Sales and marketing automation has the potential to free up time and resources, increase revenue, and improve the customer experience. But many businesses still resist taking the plunge, either because they’re not aware of how it can revolutionise their businesses, or because it seems overwhelming. Is marketing automation worth the effort of figuring it all out? Research by McKinsey & Company says absolutely! Here’s what they found…
31% of Sales Tasks Can Be Automated
Automating repetitive, administrative, and manual tasks is what many businesses are moving towards. Interestingly, McKinsey’s research shows that almost a third of sales-related tasks can be automated using the technology available today. Some of the top automatable sales functions include:
- Lead identification & qualification: Pipeline management and action plans for new / existing customers
- Post-sales activities: Follow-ups and handling of incoming requests
- Order management: Invoicing and order-related service handling
- Structural support: Reporting, analytics, training, sales support materials, and admin
Even though marketing automation offers great potential, McKinsey says that only a quarter of businesses have automated at least one sales process, largely because many senior execs are just not aware of what’s possible.
Where to Start Automating Your Tasks
If you’re looking into automating some of the sales and marketing functions in your business, there are two ways to go about deciding on where to start.
The first is by looking at it from a business perspective.
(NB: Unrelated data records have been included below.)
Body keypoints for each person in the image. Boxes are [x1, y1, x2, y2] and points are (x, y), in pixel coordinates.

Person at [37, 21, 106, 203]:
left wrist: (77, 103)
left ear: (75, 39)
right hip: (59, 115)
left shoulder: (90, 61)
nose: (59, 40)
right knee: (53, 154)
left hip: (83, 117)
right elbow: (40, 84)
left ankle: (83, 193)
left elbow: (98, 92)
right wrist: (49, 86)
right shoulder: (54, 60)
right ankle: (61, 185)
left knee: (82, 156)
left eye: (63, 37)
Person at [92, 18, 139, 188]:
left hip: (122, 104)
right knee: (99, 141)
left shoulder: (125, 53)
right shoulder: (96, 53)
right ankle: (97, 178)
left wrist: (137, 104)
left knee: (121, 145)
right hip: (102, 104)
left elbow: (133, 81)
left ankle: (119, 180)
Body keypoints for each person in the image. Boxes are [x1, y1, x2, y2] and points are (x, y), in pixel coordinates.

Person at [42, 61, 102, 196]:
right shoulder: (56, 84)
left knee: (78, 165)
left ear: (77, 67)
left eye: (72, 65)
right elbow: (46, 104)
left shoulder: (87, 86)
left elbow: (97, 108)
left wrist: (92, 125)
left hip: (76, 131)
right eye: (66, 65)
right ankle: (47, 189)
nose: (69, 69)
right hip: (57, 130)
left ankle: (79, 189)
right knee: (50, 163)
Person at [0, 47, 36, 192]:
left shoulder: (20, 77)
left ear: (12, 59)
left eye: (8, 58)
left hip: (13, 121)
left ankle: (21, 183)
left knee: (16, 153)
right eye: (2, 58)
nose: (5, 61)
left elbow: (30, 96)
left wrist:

Where are you spending a lot of time and what admin tasks are weighing down on your team? Then assess which of these tasks will be the easiest, quickest, or cheapest to automate? Find where you can automate the biggest, most cumbersome tasks using the fewest resources and start there.
The other way to go about it is from your customers’ perspective. In this blog post, we explain how to map out how clients move through the sales funnel. You can use this mapped journey to pinpoint areas of improvement, so your automation strategy also aligns with improving the customer experience.
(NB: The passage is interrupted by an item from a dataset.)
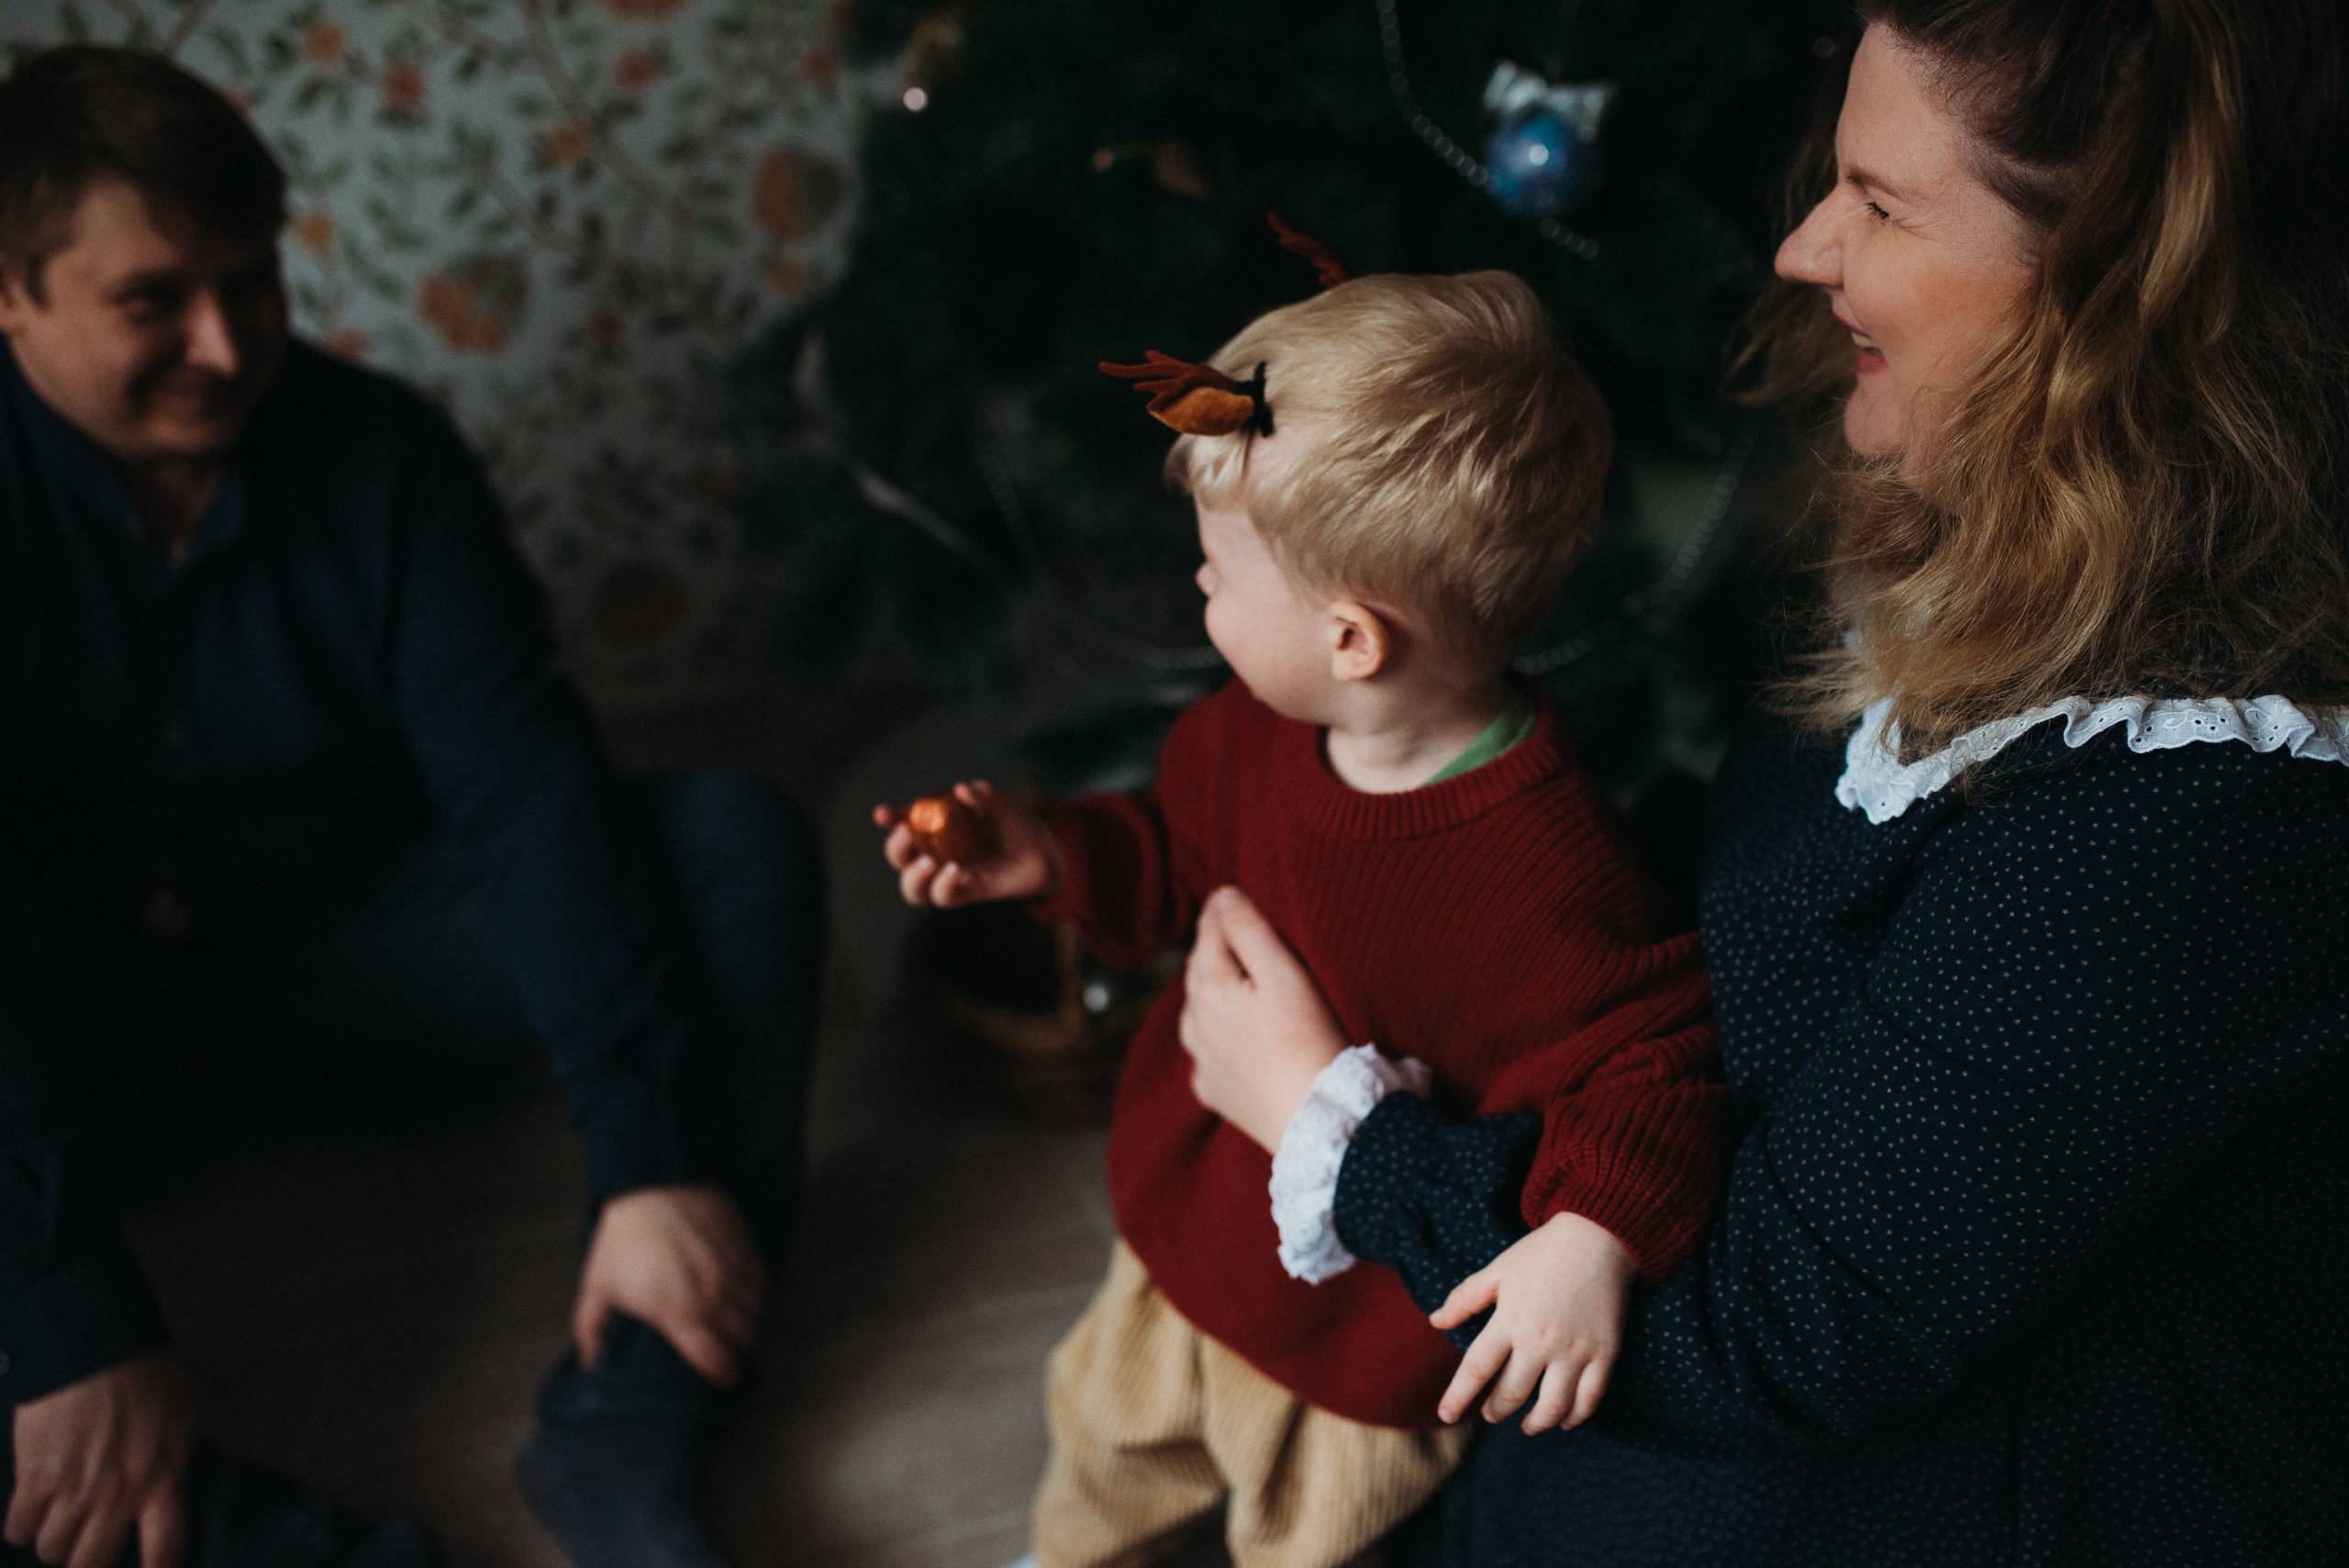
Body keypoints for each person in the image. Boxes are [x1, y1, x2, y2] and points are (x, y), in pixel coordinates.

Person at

You Can Automate Across the Value Chain
There are many ways you can use sales and marketing automation, and specifically, communication automation, across the value chain in your business. The examples include:
- Lead nurturing: Automatically connect with new leads as they come in, so you can keep them actively engaged in the sales funnel. Integrate your messaging platform with your CRM and you can trigger conversion-boosting messages when leads reach different levels of the sales funnel.
- Churn prevention: To retain clients long-term, it’s important to support them continuously through their journey with you. To do this, automate what you can in your client onboarding experience, so it’s consistent and less prone to human error. If you run a software business or an app, you can also track client behaviour in your product and trigger relevant messaging to users via an integration with your messaging platform.
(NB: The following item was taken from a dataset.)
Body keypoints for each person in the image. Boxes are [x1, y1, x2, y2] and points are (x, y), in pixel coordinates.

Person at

- Customer support: Communication automation, like transactional messaging, can work hand-in-hand with the support functions in your business. It can do this by sending instant alerts to customers when support tickets are created or updated, by keeping customers informed about changes and updates in the business, and other relevant messaging when needed.
- Financial notifications: Managing payments, invoicing, overdue accounts, and other financial processes is laborious. Automation can lighten the load by integrating with your financial systems. This way, you can send personalised, secure financial communications without having to greet every person or attach every document to every email manually. As long as you have the data, integrations with messaging platforms like Everlytic can pull that information into each message, so customers get what they need when they need it.
Is automation the future of sales and marketing? It’s definitely a big part of it. Marketing automation makes people’s roles easier, quicker, more interesting, and potentially even more effective. In other words: it’s an efficiency-boosting tool that enables your workforce to go further, faster, with less.